Affluence and education don’t ensure making good life choices

In response to the letter to the editor by Tanya MacDonald, first I would like to say that I am not going to get into a debate on why one should or should not get the flu vaccine. I think that it is a battle that one cannot ‘win’ either way.

I will say that I find it interesting that Tanya MacDonald says, “It should be noted that research has found that parents who choose not to vaccinate their children are generally better educated than their pro-vaccine counterparts.”

As this comment does not relate to just the flu vaccine, I will say that this comment makes it sound like I am stupid because I chose to vaccinate my children against measles and tetanus. I am sure that those parents who have lost children to measles (of which they recently have in developed countries) would not like to be called stupid after they have had to deal with the death of their child.

The aforementioned quote makes it sound like people who have received higher education make better choices than those who have not. I think we can agree that this is not the case in all of life’s circumstances. Just because someone is smart and has the money to get higher education, does not make people make good life choices, let alone in deciding for one’s family whether to be vaccinated with the flu vaccine.

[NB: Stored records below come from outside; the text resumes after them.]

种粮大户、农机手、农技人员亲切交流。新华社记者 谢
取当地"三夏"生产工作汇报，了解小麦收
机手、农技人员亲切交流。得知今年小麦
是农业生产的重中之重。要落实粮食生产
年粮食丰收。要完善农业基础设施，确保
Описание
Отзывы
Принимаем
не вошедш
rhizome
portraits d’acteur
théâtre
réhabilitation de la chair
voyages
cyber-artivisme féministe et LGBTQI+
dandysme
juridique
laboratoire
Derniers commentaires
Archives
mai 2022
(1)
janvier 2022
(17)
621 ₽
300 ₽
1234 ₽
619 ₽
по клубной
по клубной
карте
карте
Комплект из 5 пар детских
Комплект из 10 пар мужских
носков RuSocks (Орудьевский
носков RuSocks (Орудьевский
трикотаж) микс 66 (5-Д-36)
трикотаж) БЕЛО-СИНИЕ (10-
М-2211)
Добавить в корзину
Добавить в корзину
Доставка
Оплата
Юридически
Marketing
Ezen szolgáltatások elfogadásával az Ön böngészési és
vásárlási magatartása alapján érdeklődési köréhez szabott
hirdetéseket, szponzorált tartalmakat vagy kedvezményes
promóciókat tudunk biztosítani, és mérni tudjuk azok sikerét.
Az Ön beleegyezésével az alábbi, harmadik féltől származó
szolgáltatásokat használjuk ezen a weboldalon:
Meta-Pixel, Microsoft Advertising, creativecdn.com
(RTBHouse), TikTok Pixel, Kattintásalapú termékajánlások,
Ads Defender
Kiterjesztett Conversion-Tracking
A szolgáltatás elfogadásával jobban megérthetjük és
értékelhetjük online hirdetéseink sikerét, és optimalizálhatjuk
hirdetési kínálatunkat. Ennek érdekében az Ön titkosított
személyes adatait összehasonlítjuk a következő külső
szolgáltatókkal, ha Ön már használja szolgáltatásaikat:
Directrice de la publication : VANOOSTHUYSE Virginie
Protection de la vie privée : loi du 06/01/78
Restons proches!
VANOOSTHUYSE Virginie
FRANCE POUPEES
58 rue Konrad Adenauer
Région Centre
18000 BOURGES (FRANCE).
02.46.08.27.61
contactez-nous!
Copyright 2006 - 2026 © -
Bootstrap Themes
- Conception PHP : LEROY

As well, it is my understanding that the research around this speaks not just to people that have higher education but it is fairly clear that it is talking about Caucasian, wealthy, upper middle class people who are able to eat well and exercise regularly and who actually may not fear disease itself (“(Sociodemographic Predictors of Vaccination Exemptions on the Basis of Personal Belief in California”, Yang, Y. Tony, Delamater, Paul L., et al. American Journal of Public Health, 2015 December 22).